Since starting my own international career over 20 years ago I have met several expats whose career stagnated after repatriation. They were not feeling valued and recognized, and many of them left their organization. I’m not surprised to read that 11% of repatriated assignees leave their company within the first two years, as per Ernst & Young’s 2012 Survey on Global Mobility Effectiveness.

So what can you do about it?

Following are 3 tips for preventing career stagnation and increasing your chances to get a position that reflects your unique value when you repatriate.

Tip #1. Clarify expectations before departure

Before accepting the assignment, discuss with your superiors and with HR what will happen when you come back. Of course there are no guarantees, but it is important to make sure that the assignment fits into your career path, and that your management’s expectations are aligned with your own.

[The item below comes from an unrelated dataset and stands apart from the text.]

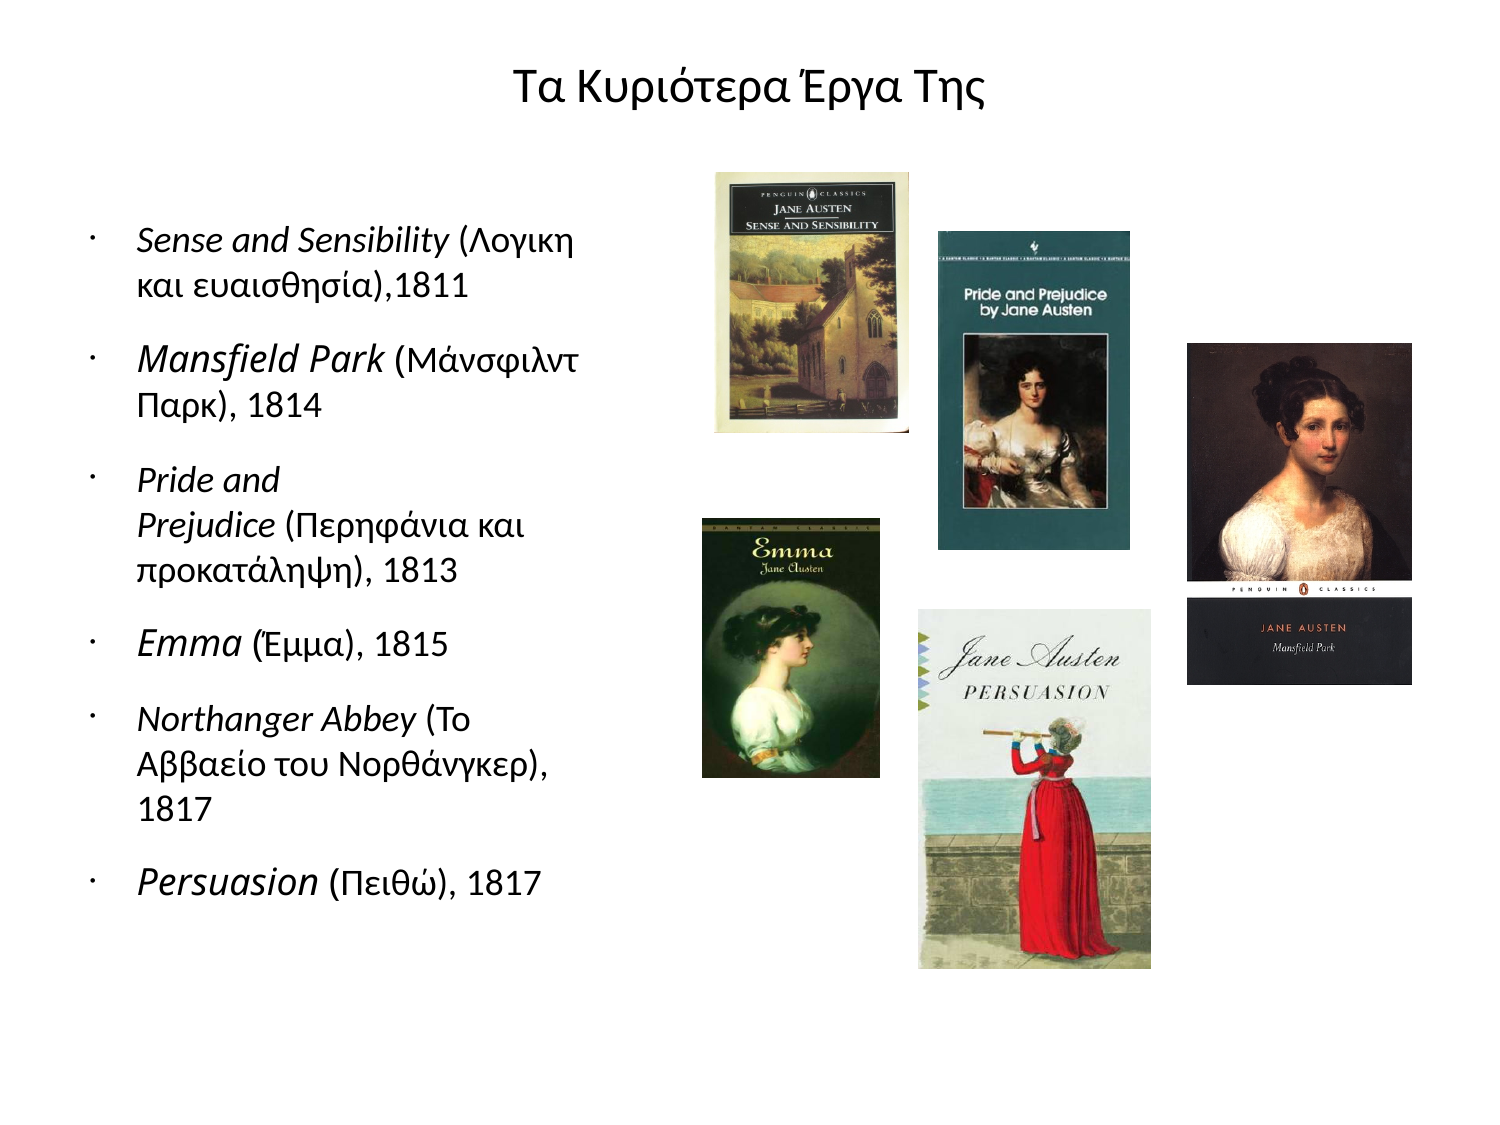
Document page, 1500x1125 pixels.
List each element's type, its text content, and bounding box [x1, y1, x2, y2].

Tip #2. Network with purpose

Ideally, your expatriate assignment should not last longer than 2 years, so you do not lose important connections in your home office. In any case, and especially if you stay abroad longer, make sure you become more strategic when managing your relationships with key stakeholders, both in HQ and in the region. Do not underestimate this aspect, because it can make all the difference.

Tip #3. Get clear on what you really want

You get what you want when you know what you want. An expatriate assignment makes you grow at both personal and professional levels. When you repatriate, you are a different person. However, many expatriates are so caught up with the challenges of the transition that they take no time to understand what kind of person they are now, and they rely on their company to do that job for them. However, the people back in their home office either do not care about their experience, or are envious and therefore happy to see them fail career-wise. This can lead to career stagnation and depression. You can prevent this by taking the time, starting approximately 6 months before repatriation, to find out who you have become, and what you really want from your future professional life. This will help you to gain clarity and develop an effective strategy for the next step in your career.

Conclusion

As a corporate expat it is easy to assume that your company will take care of everything, including your career development. However, in most cases this does not happen.  The steps outlined in this post can help you to take ownership of your own career, so you make sure that you fully benefit from your exciting expatriate experience.